● PROBLEMS AND TASKS
(1) Find every line in the listing below that contains the string "iliac", matching case exactly, and copy each of those lines.
(2) Pick up the PCN emulator send/receive documentation below from the point where it stops, and continue writing it.

● DOCUMENT EXCERPT
[Begin]

/*
 * PCN Abstract Machine Emulator
 * Authors:     Steve Tuecke and Ian Foster
 *              Argonne National Laboratory
 *
 * Please see the DISCLAIMER file in the top level directory of the
 * distribution regarding the provisions under which this software
 * is distributed.
 *
 * sr_doc_stream.h  -   Documentation for stream versions
 *			of the sr_*.c Send/Receive routines.
 *
 * Please use the instructions in sr_doc.h for implementing your
 * own sned/receive module.
 *
 * The stream versions were partially implemented in sr_bsdipc.c,
 * but never completed.  This was some of the doc for what is
 * in the #ifdef STREAMS in that file.
 */

/*

Each SR (send/receive) module consists of two files:

	sr_*.c	- All of the code that implements initialization,
			sends, and receives.
	sr_*.h	- Any header information that is needed by other 
			parts of the emulator.

The functions that the SR module should implement for the emulator
are:

	_p_sr_get_argdesc()
	_p_sr_init_node()
	_p_sr_node_initialized()
	_p_destroy_nodes()
	_p_abort_nodes()
	_p_alloc_msg_buffer()
	_p_msg_send()
	_p_msg_receive()

	_p_alloc_stream()
	_p_free_stream()
	_p_stream_send()
	_p_enable_stream_receive()


This file contains general documentation describing the use of the SR
module as a whole, as well as descriptions of each procedure that the
SR module must implement.

Argument parsing
================

_p_sr_get_argdesc() is called immediately before command line
arguments are parsed.  It is passed argv and argc, in case something
is needed directory out of them -- for example, sr_bsdipc.c saves a
pointer to argv[0] (the program name) so that it can use it later.

It should fill in its argument argdescp with a pointer to an argument
description array that contains the arguments needed by this SR
module. And n_argdescp should be set to the number of arguments held
in this array.

[End]

● MATERIALS PROVIDED
[Begin]

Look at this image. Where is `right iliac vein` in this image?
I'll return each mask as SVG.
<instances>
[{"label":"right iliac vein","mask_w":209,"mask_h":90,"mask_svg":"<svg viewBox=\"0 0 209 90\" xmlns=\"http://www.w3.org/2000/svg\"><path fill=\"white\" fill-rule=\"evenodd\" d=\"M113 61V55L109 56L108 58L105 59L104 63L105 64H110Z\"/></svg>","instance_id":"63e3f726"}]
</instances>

[End]

● ANSWERS PROVIDED
(1)
Look at this image. Where is `right iliac vein` in this image?
[{"label":"right iliac vein","mask_w":209,"mask_h":90,"mask_svg":"<svg viewBox=\"0 0 209 90\" xmlns=\"http://www.w3.org/2000/svg\"><path fill=\"white\" fill-rule=\"evenodd\" d=\"M113 61V55L109 56L108 58L105 59L104 63L105 64H110Z\"/></svg>","instance_id":"63e3f726"}]

(2)
Initialization
==============
	
The parallel emulator is started up using the following sequence of
calls:

	_p_sr_init_node(...);
	<Do initialization stuff on each node>
	_p_sr_node_initialized();

It is the responsibility of _p_sr_init_node() to make sure all the
nodes are created and their send/receive primitives are initialized.
When _p_sr_init_node() returns, all send/receive operations should be
fully functional.

_p_sr_node_initialized() is basicly just a debugging hook, though it
can also be used to verify initialization.  It need not do anything.
However, it is very useful when debugging a new SR module, because it
is called after all initialization, immediately before the main
emulator loop is entered.  It provides a good place to check out
initialization and test out the SR primitives.  It can also be used to
verify that all the nodes have actually initialized correctly, and if
not then it can shut things down.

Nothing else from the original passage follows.